- _What is expected_: Count each line below that has the word "lines" in it, and give only the total.

[Collected data entries]
※

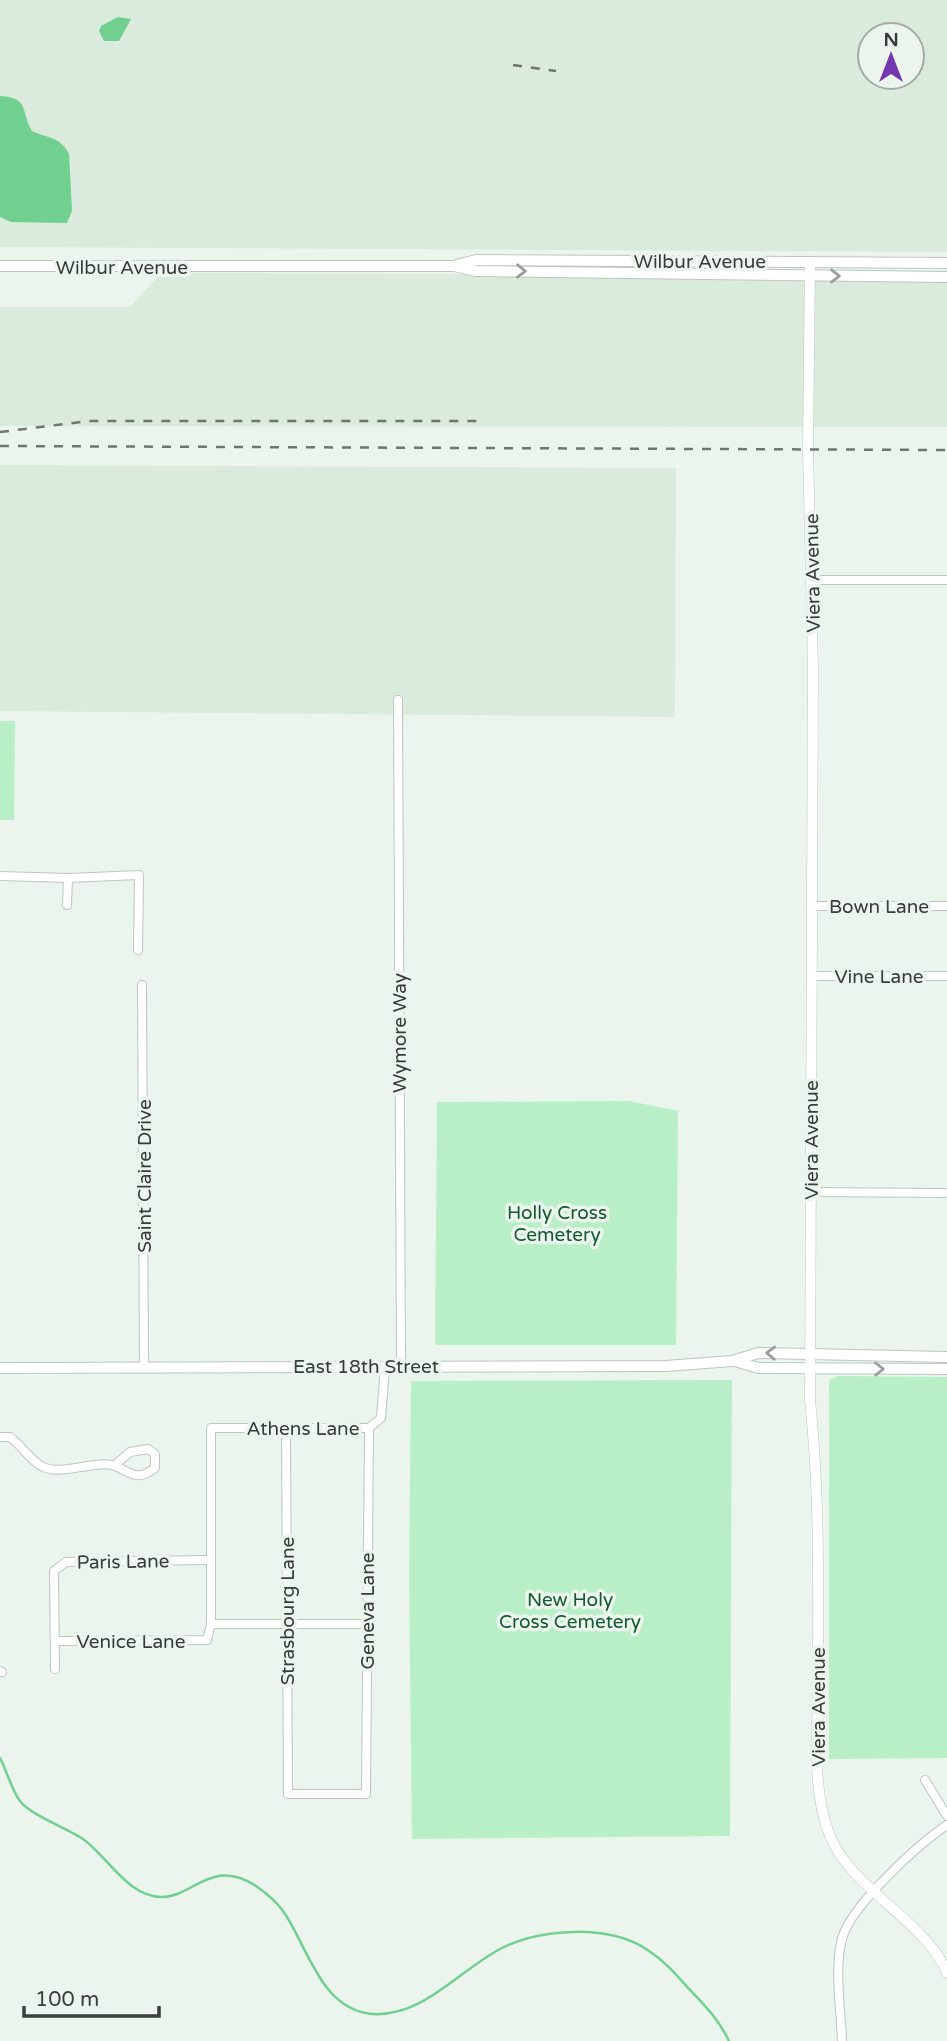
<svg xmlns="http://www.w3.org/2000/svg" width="947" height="2041" viewBox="0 0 947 2041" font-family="'Varela Round',sans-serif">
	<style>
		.built { fill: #daeadd; fill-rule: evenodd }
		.green { fill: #b8efc7 }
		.water { fill: #71cf90 }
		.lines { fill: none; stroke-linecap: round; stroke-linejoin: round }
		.stream { stroke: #71cf90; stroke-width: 2.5 }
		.minor-casing { stroke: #bdc6bf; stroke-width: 10 }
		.tertiary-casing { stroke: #bdc6bf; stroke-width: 11 }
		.secondary-casing { stroke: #bdc6bf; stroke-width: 12 }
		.minor { stroke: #fff; stroke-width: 8 }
		.tertiary { stroke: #fff; stroke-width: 10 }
		.secondary { stroke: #fff; stroke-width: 10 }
		.rail { stroke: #707571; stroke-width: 2.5; stroke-dasharray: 9 9; stroke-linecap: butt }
		.oneway { stroke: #9c9e9c }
		.labels { text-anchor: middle; stroke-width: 7; stroke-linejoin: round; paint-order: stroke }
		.street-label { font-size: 19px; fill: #393c39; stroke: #ebf5ee }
		.park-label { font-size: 19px; fill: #145931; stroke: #ebf5ee }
	</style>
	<rect width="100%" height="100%" fill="#ebf5ee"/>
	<g class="built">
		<path d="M0 0H947V252L0 247ZM870 35H912V77H870Z"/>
		<path d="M161 273 947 276V427L0 426V307H130Z"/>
		<path d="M0 465 676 468 675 717 0 711Z"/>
	</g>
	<g class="green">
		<path d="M0 721H15L14 820H0Z"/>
		<path d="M629 1101 678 1111 676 1345H435L437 1102Z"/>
		<path d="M838 1376 947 1377V1758L829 1759V1380Z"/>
		<path d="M732 1380 730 1836 412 1839 409 1577 411 1381Z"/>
	</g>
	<g class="water">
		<path d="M118 17 131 19 119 41H104L99 31 101 26Z"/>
		<path d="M0 96C30 98 20 110 32 131 47 138 61 137 69 154L72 211 67 223 11 222 0 217Z"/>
	</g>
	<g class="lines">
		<path class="stream" d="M0 1758C7 1771 11 1789 20 1801 30 1815 67 1828 83 1839 108 1857 128 1897 162 1897 193 1897 212 1857 256 1886 266 1893 276 1901 283 1911 308 1946 320 2010 373 2014 424 2017 460 1969 502 1948 542 1928 611 1924 649 1951 666 1962 678 1977 691 1991 707 2008 719 2020 729 2041"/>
		<defs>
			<g id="minor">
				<path d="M812 580H947"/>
				<path d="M398 700 401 1366"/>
				<path d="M0 876 68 878 139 875 138 950"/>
				<path d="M67 905 68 878"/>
				<path d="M812 906H947"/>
				<path d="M811 976H947"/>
				<path d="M142 985 144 1368"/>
				<path d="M810 1192 944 1193"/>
				<path d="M286 1428 288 1794H366L369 1428"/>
				<path d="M0 1437H10C21 1445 31 1461 43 1467 64 1476 97 1459 115 1466 132 1473 136 1482 155 1468V1454L148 1449 130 1452 115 1465"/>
				<path d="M211 1624H367"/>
				<path d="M55 1641 207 1640 211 1624V1428H369L381 1418 385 1366"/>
				<path d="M55 1669 54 1571 66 1562 209 1560"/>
				<path d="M0 1671 2 1672"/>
				<path d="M925 1780 947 1816"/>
				<path d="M842 2041C841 2009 834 1970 842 1939 850 1906 919 1844 947 1825"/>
			</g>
			<path id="tertiary" d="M810 262 808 449 813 668 810 1400C820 1494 818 1588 818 1682 818 1732 811 1789 830 1836 851 1889 927 1922 947 1973"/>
			<g id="secondary">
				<path d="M456 265 476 260 947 263"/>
				<path d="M0 266H454L476 271 947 277"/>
				<path d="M735 1361 758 1368 947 1369"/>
				<path d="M0 1368 666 1366 732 1361 758 1353 947 1357"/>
			</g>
		</defs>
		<use href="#minor" class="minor-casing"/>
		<use href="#tertiary" class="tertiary-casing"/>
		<use href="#secondary" class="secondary-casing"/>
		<use href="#minor" class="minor"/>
		<use href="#tertiary" class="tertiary"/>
		<use href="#secondary" class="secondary"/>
		<g class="rail">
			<path d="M513 65 556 71"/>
			<path d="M0 432 89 421H483"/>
			<path d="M0 446 947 450"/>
		</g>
	</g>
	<defs><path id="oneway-chevron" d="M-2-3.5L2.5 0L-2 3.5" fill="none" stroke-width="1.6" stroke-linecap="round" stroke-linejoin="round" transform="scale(1.75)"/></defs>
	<g class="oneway">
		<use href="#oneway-chevron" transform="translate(521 271) rotate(1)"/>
		<use href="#oneway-chevron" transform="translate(835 276) rotate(1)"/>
		<use href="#oneway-chevron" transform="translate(771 1353) rotate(-178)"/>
		<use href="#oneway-chevron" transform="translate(879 1369)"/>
	</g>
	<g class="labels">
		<g class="street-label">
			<text x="700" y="268">Wilbur Avenue</text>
			<text x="122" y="274">Wilbur Avenue</text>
			<text transform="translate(812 573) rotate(-91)" y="7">Viera Avenue</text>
			<text x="879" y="913">Bown Lane</text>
			<text x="879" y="983">Vine Lane</text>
			<text transform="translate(399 1033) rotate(-90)" y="7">Wymore Way</text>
			<text transform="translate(811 1140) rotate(-90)" y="7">Viera Avenue</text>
			<text transform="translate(144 1176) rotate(-90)" y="7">Saint Claire Drive</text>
			<text x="366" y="1373">East 18th Street</text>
			<text x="303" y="1435">Athens Lane</text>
			<text transform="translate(123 1561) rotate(-1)" y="7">Paris Lane</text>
			<text transform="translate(287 1611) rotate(-90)" y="7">Strasbourg Lane</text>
			<text transform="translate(367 1611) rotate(-90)" y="7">Geneva Lane</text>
			<text x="131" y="1648">Venice Lane</text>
			<text transform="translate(818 1707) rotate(-90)" y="7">Viera Avenue</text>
		</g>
		<g class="park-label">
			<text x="557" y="1219">Holly Cross<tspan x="557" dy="22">Cemetery</tspan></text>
			<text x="570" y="1606">New Holy<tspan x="570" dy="22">Cross Cemetery</tspan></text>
		</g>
	</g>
	<g transform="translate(891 56)"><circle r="33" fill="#ebf5ee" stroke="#a4aba6" stroke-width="2"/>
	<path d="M0-5L12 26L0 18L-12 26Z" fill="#7338ae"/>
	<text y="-10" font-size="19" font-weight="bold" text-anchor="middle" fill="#393c39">N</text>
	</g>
	<path d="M24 2006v10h135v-10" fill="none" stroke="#393c39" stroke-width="3.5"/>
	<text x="35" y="2006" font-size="21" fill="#393c39" stroke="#ebf5ee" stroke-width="5" paint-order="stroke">100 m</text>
</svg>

※

- _Exercise output_: 2